INSTRUCTION: Return the following from the records below: each line, word for word, starting with the line that contains "Новосибирская область" and going on through the line that contains "30 octubre, 2023", with nothing outside that range.

RECORDS FOR THIS TASK:
---
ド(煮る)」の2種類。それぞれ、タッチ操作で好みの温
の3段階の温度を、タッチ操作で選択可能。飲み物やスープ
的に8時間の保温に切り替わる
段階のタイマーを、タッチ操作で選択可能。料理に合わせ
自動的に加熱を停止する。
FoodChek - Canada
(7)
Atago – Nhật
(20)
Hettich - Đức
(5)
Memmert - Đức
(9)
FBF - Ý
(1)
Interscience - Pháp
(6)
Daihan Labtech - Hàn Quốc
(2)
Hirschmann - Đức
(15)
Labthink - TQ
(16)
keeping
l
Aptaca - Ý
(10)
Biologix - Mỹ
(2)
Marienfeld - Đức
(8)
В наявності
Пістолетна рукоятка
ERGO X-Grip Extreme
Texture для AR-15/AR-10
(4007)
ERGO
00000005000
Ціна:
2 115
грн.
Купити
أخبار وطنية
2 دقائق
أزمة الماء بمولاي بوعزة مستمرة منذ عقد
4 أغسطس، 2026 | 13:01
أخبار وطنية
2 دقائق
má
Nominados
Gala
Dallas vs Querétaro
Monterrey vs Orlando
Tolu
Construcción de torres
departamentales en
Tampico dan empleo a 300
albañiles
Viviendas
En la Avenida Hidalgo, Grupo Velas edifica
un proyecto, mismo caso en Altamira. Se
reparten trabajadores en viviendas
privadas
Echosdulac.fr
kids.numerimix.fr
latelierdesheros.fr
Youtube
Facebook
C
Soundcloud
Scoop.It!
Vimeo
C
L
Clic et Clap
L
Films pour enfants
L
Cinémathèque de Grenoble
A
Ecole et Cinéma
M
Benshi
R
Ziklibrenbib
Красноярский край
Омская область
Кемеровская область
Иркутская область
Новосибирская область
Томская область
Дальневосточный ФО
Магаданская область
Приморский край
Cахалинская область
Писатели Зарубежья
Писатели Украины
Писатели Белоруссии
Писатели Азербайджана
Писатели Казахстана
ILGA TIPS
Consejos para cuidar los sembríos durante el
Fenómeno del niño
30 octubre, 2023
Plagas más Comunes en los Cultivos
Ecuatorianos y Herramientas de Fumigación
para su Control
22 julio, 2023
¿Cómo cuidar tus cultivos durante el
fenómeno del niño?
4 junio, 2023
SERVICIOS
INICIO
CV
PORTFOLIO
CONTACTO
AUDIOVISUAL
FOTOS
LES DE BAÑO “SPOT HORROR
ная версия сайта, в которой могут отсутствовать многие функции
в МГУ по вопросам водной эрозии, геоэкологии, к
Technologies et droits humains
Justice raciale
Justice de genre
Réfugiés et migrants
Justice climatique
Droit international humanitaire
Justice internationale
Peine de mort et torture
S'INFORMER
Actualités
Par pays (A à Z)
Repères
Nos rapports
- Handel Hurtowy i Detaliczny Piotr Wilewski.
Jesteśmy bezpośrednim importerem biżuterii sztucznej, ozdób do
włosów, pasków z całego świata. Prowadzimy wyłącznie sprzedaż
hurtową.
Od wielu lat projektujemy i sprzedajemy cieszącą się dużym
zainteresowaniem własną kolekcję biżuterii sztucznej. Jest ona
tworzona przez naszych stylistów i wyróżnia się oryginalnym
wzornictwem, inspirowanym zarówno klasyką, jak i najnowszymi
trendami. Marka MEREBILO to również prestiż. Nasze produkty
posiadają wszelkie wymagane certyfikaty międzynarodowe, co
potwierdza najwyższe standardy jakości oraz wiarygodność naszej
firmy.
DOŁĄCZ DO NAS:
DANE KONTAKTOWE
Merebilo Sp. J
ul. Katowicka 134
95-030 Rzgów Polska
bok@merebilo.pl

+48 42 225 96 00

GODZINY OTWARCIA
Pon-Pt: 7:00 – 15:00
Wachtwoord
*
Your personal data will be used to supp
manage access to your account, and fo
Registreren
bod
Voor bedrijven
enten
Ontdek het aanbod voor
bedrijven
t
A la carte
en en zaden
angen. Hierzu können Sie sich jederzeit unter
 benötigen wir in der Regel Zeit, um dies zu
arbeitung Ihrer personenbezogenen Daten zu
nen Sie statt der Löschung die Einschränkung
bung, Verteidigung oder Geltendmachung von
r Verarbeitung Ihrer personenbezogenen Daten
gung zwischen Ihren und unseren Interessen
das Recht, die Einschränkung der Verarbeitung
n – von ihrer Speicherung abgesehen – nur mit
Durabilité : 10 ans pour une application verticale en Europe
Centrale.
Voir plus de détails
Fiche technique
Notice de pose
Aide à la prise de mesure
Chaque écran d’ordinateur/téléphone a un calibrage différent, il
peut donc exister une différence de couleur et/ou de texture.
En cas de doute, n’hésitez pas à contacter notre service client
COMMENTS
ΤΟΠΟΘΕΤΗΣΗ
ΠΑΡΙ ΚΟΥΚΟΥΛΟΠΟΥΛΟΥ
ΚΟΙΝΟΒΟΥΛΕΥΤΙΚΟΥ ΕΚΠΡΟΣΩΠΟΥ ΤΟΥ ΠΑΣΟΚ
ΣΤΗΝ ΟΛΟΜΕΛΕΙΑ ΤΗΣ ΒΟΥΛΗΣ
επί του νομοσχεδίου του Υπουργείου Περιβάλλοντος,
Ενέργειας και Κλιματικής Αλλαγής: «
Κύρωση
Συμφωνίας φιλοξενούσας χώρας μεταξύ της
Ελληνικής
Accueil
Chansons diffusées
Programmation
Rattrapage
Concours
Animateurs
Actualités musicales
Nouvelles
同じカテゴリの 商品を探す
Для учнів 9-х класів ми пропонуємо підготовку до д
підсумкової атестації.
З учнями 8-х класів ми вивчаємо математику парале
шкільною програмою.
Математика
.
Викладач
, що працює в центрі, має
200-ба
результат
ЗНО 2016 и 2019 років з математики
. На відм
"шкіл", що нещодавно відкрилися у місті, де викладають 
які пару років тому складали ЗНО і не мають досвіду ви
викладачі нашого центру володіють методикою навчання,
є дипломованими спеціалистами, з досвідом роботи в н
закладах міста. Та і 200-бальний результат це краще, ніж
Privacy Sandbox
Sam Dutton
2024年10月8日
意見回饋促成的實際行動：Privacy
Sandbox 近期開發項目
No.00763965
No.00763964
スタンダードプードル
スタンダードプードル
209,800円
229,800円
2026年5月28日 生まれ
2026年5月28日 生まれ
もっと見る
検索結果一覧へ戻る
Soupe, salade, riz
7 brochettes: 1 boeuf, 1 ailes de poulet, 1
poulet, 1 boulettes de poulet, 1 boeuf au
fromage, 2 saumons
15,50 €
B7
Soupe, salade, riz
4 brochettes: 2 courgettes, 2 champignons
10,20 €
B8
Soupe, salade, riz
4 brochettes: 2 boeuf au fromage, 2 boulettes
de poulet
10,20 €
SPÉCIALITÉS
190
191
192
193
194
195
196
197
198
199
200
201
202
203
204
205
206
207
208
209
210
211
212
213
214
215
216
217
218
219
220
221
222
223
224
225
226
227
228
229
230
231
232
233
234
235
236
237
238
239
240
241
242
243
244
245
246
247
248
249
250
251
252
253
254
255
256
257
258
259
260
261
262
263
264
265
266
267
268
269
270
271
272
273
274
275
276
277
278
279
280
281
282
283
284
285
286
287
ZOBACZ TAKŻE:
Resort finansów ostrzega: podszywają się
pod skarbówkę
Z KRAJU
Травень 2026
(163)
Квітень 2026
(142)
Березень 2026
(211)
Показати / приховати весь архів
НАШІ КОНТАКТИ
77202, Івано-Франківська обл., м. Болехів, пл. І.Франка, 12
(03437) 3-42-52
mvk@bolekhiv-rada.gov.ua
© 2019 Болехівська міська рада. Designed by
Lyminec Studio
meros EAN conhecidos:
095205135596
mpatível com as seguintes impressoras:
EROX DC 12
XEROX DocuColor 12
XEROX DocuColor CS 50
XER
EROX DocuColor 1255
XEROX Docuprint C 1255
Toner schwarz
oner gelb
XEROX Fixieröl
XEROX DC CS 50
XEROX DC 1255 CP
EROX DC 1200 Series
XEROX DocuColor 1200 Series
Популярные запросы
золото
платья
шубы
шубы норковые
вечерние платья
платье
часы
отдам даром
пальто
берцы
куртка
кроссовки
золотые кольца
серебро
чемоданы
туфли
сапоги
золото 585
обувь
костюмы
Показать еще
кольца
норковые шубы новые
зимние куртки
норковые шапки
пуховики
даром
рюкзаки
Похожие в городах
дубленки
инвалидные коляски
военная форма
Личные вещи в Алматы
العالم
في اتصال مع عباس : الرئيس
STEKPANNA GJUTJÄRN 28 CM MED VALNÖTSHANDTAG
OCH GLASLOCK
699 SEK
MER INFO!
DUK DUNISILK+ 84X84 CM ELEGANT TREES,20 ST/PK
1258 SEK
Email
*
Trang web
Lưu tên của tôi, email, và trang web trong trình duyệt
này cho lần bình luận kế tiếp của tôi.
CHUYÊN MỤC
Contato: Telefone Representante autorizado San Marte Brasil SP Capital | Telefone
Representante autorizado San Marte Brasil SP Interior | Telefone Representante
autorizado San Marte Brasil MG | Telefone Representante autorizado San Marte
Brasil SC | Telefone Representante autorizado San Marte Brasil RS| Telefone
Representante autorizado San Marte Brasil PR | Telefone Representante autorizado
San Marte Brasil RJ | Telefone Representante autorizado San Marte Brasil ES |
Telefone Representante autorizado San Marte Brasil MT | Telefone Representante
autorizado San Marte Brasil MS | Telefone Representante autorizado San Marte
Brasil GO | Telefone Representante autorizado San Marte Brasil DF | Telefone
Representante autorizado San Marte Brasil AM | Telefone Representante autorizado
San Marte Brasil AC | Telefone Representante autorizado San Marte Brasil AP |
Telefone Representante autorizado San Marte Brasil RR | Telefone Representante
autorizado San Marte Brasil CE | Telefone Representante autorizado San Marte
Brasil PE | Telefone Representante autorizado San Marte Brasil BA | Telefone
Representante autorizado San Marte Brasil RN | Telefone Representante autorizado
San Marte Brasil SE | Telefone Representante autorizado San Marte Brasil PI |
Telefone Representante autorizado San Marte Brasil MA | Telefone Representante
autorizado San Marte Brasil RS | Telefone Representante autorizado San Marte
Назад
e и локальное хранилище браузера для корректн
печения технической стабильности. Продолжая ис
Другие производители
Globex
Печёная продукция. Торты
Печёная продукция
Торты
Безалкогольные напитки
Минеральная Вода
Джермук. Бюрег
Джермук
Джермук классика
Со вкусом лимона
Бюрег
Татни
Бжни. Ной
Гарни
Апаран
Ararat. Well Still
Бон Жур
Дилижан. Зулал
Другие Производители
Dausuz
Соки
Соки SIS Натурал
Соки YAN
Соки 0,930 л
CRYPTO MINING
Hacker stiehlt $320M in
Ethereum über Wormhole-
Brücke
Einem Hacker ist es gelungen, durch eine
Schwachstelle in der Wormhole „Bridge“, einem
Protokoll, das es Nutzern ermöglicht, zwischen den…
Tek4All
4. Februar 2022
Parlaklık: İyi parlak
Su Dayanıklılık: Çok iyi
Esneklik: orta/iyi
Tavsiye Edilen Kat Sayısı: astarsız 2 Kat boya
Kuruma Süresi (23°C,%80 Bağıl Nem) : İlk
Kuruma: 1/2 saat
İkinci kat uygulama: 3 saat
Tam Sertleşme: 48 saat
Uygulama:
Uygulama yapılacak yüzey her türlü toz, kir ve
---
TASK RESPONSE:
Новосибирская область
Томская область
Дальневосточный ФО
Магаданская область
Приморский край
Cахалинская область
Писатели Зарубежья
Писатели Украины
Писатели Белоруссии
Писатели Азербайджана
Писатели Казахстана
ILGA TIPS
Consejos para cuidar los sembríos durante el
Fenómeno del niño
30 octubre, 2023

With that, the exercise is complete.